Part of the reason was his father’s heroic, four-month battle to complete the sale of his company, and the lesson it taught. 

“That has remained to me a powerful reminder of the importance of the patient’s mindset,” Dr. 

Hingorani said. “I’ve seen that over and over again. I always ask at the first visit: What are the patient’s goals? What are the most important things to them? Are there some specific milestones or lifetime events that they’re working toward? 

“The point being that you put the patient in the center of everything you do, of everything you build and of everything you study.” 

He sees that emphasis at UNMC, Nebraska Medicine and the Fred & Pamela Buffett Cancer Center. 

“There’s a level of commitment, by the state, state legislature, the University of Nebraska Medical Center, key physicians and philanthropists, within the institution and in the community. There are people who have been affected deeply by this disease in the same way that my family has.” 

Like-minded people at UNMC.

Video Transcript

In May 2022, Dr. Hingorani addressed the media at an event marking the partnership of the Fred & Pamela Buffett Cancer Center and the Berenberg Invitational Golf Tournament. 

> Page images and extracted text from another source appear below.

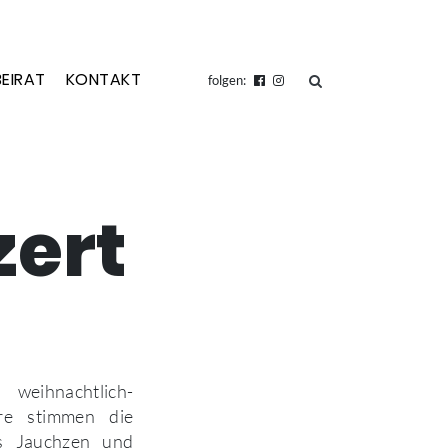
BEIRAT
KONTAKT
suchen
folgen:
ert
 weihnachtlich-
re stimmen die
fs Jauchzen und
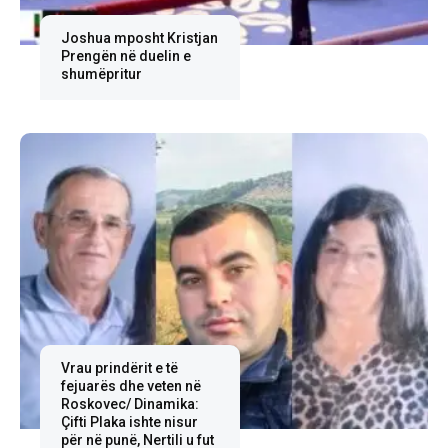
Joshua mposht Kristjan
Prengën në duelin e
shumëpritur
Vrau prindërit e të
fejuarës dhe veten në
Roskovec/ Dinamika:
Çifti Plaka ishte nisur
për në punë, Nertili u fut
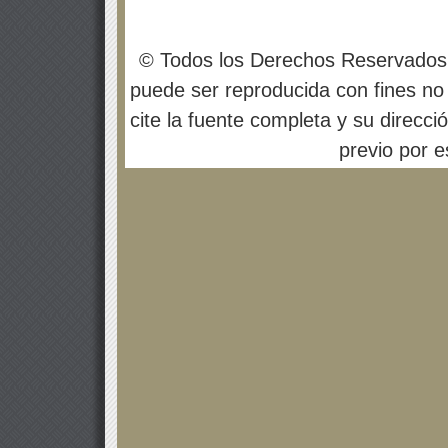
© Todos los Derechos Reservados
puede ser reproducida con fines no 
cite la fuente completa y su direcci
previo por es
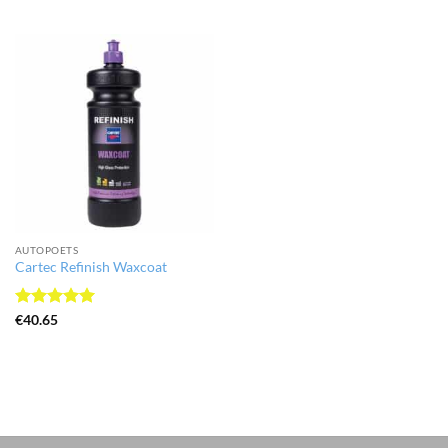
5
uit 5
AUTOPOETS
Cartec Refinish Waxcoat
Gewaardeerd
€
40.65
5
uit 5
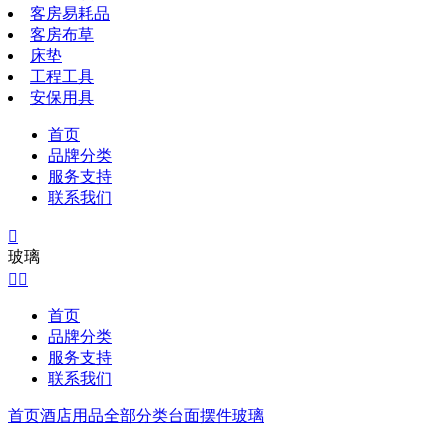
客房易耗品
客房布草
床垫
工程工具
安保用具
首页
品牌分类
服务支持
联系我们

玻璃


首页
品牌分类
服务支持
联系我们
首页
酒店用品全部分类
台面摆件
玻璃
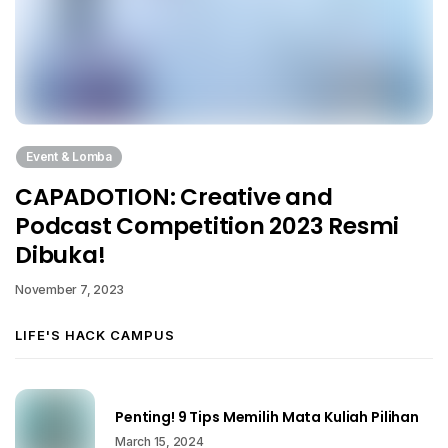
Event & Lomba
CAPADOTION: Creative and
Podcast Competition 2023 Resmi
Dibuka!
November 7, 2023
LIFE'S HACK CAMPUS
Penting! 9 Tips Memilih Mata Kuliah Pilihan
March 15, 2024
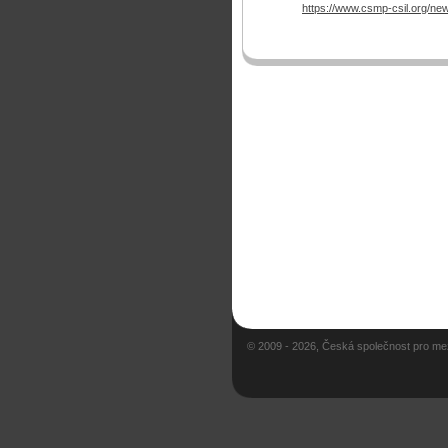
https://www.csmp-csil.org/n
© 2009 - 2026, Česká společnost pro me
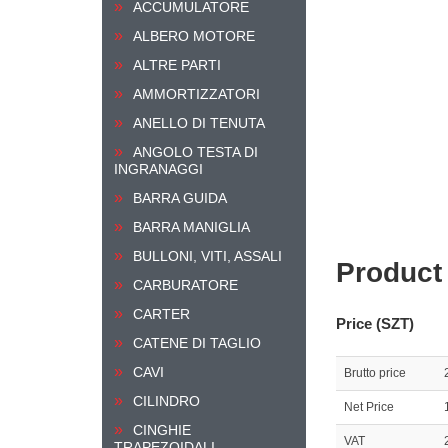
ACCUMULATORE
ALBERO MOTORE
ALTRE PARTI
AMMORTIZZATORI
ANELLO DI TENUTA
ANGOLO TESTA DI
INGRANAGGI
BARRA GUIDA
BARRA MANIGLIA
BULLONI, VITI, ASSALI
Product
CARBURATORE
CARTER
Price (SZT)
CATENE DI TAGLIO
CAVI
Brutto price
CILINDRO
Net Price
CINGHIE
VAT
TRAPEZOIDALI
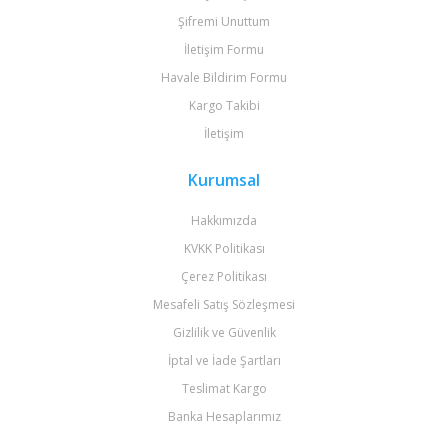
Şifremi Unuttum
İletişim Formu
Havale Bildirim Formu
Kargo Takibi
İletişim
Kurumsal
Hakkımızda
KVKK Politikası
Çerez Politikası
Mesafeli Satış Sözleşmesi
Gizlilik ve Güvenlik
İptal ve İade Şartları
Teslimat Kargo
Banka Hesaplarımız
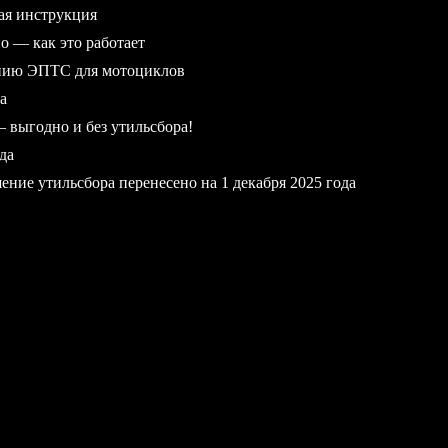
ая инструкция
 — как это работает
ению ЭПТС для мотоциклов
а
выгодно и без утильсбора!
да
ние утильсбора перенесено на 1 декабря 2025 года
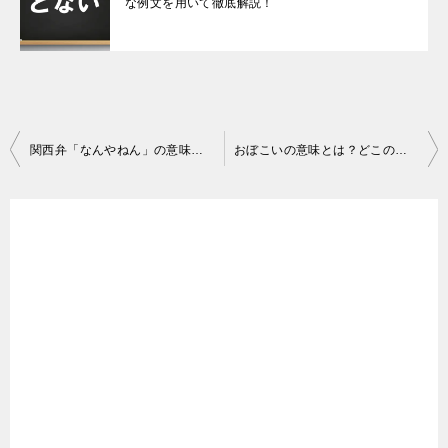
な例文を用いて徹底解説！
投
関西弁「なんやねん」の意味は？「なんでやねん」との違いも完全解説！
おぼこいの意味とは？どこの方言？大阪弁マスターが明快解説！
稿
ナ
ビ
ゲ
ー
シ
ョ
ン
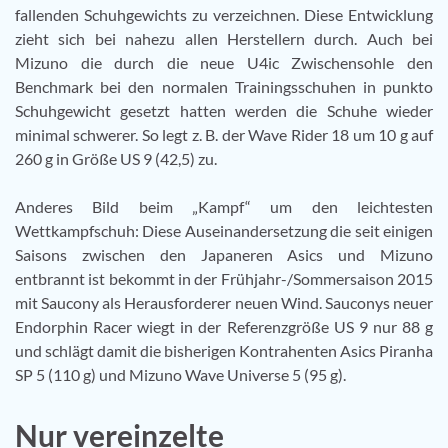
fallenden Schuhgewichts zu verzeichnen. Diese Entwicklung
zieht sich bei nahezu allen Herstellern durch. Auch bei
Mizuno die durch die neue U4ic Zwischensohle den
Benchmark bei den normalen Trainingsschuhen in punkto
Schuhgewicht gesetzt hatten werden die Schuhe wieder
minimal schwerer. So legt z. B. der Wave Rider 18 um 10 g auf
260 g in Größe US 9 (42,5) zu.
Anderes Bild beim „Kampf“ um den leichtesten
Wettkampfschuh: Diese Auseinandersetzung die seit einigen
Saisons zwischen den Japaneren Asics und Mizuno
entbrannt ist bekommt in der Frühjahr-/Sommersaison 2015
mit Saucony als Herausforderer neuen Wind. Sauconys neuer
Endorphin Racer wiegt in der Referenzgröße US 9 nur 88 g
und schlägt damit die bisherigen Kontrahenten Asics Piranha
SP 5 (110 g) und Mizuno Wave Universe 5 (95 g).
Nur vereinzelte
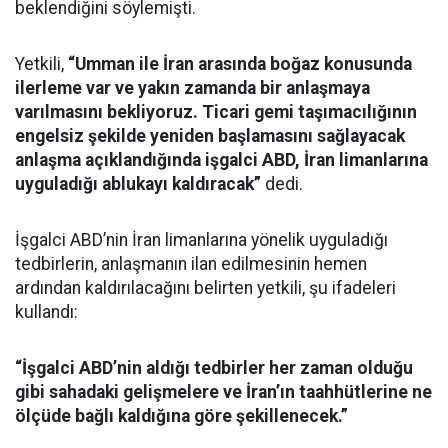
beklendiğini söylemişti.
Yetkili,
“Umman ile İran arasında boğaz konusunda
ilerleme var ve yakın zamanda bir anlaşmaya
varılmasını bekliyoruz. Ticari gemi taşımacılığının
engelsiz şekilde yeniden başlamasını sağlayacak
anlaşma açıklandığında işgalci ABD, İran limanlarına
uyguladığı ablukayı kaldıracak”
dedi.
İşgalci ABD’nin İran limanlarına yönelik uyguladığı
tedbirlerin, anlaşmanın ilan edilmesinin hemen
ardından kaldırılacağını belirten yetkili, şu ifadeleri
kullandı:
“İşgalci ABD’nin aldığı tedbirler her zaman olduğu
gibi sahadaki gelişmelere ve İran’ın taahhütlerine ne
ölçüde bağlı kaldığına göre şekillenecek.”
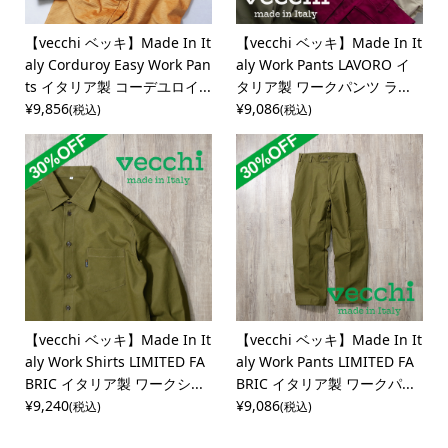
【vecchi ベッキ】Made In It
【vecchi ベッキ】Made In It
aly Corduroy Easy Work Pan
aly Work Pants LAVORO イ
ts イタリア製 コーデユロイ...
タリア製 ワークパンツ ラ...
¥9,856
¥9,086
(税込)
(税込)
【vecchi ベッキ】Made In It
【vecchi ベッキ】Made In It
aly Work Shirts LIMITED FA
aly Work Pants LIMITED FA
BRIC イタリア製 ワークシ...
BRIC イタリア製 ワークパ...
¥9,240
¥9,086
(税込)
(税込)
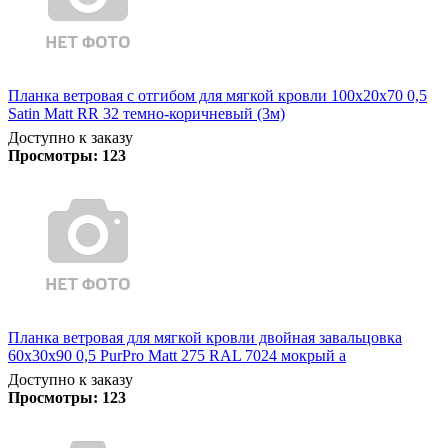
Планка ветровая с отгибом для мягкой кровли 100х20х70 0,5
Satin Matt RR 32 темно-коричневый (3м)
Доступно к заказу
Просмотры:
123
Планка ветровая для мягкой кровли двойная завальцовка
60х30х90 0,5 PurPro Matt 275 RAL 7024 мокрый а
Доступно к заказу
Просмотры:
123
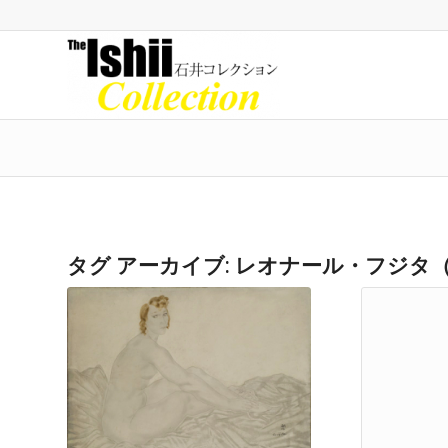
タグ アーカイブ:
レオナール・フジタ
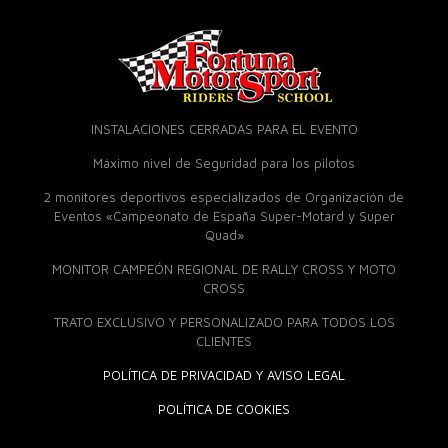
INSTALACIONES CERRADAS PARA EL EVENTO
Máximo nivel de Seguridad para los pilotos
2 monitores deportivos especializados de Organización de
Eventos «Campeonato de España Super-Motard y Super
Quad»
MONITOR CAMPEÓN REGIONAL DE RALLY CROSS Y MOTO
CROSS
TRATO EXCLUSIVO Y PERSONALIZADO PARA TODOS LOS
CLIENTES
POLÍTICA DE PRIVACIDAD Y AVISO LEGAL
POLÍTICA DE COOKIES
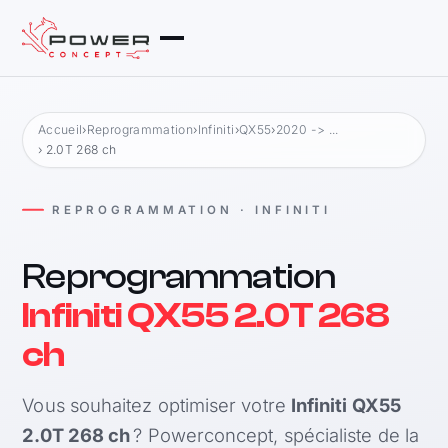
Accueil
›
Reprogrammation
›
Infiniti
›
QX55
›
2020 -> ...
› 2.0T 268 ch
REPROGRAMMATION · INFINITI
Reprogrammation
Infiniti QX55 2.0T 268
ch
Vous souhaitez optimiser votre
Infiniti QX55
2.0T 268 ch
? Powerconcept, spécialiste de la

He thanked the tournament and its sponsors for providing significant research funding to the cancer center. And then he delivered what amounted to a mission statement. 

“You root everything in the patient,” he said. “There are discoveries being made that will make a difference at some point, but only if your goal is to apply those discoveries to the care of the patient, only if you’ve decided that is what your aim is. 

“There is tremendous talent here, there is tremendous science, tremendous clinical medicine, but the most important thing is that there’s that ethos of ‘the ability to do this.’”  

The ability to find a cure for pancreatic cancer — that’s what he sees at the Fred & Pamela Buffett Cancer Center. 

“All the pieces are here,” he said. “A director of the (Pancreatic Cancer Center of Excellence) can provide the catalyst, that impetus, that stimulus. 

“And I’m honored to be that person.” 

4 comments

  1. Shilpa Buch says:

    Very inspiring story of your father, Sunil. thrilled to have you here at UNMC..

  2. Amy Volk says:

    I lost my mother just about two years ago to acinar cancer… a form of pancreas cancer.
    I’m angry too. So, thank you for your work and your passion from all of us who lost someone too soon.

  3. Ron Woslager says:

    I’ve been been battling this terrible disease for 6 years. Stage 4 pancreas cancer. Been taking chemo unmc. Great nurses at village point. Praying for a cure.

  4. Kyle Luthans says:

    I am thankful for the work being done at a world-class organization like UNMC to fight Pancreatic Cancer. I appreciate the efforts and dedication of people like Dr. Jean Grem, Dr. Hingorani, and Dr. Paul Grandgenett. Keep up the fight!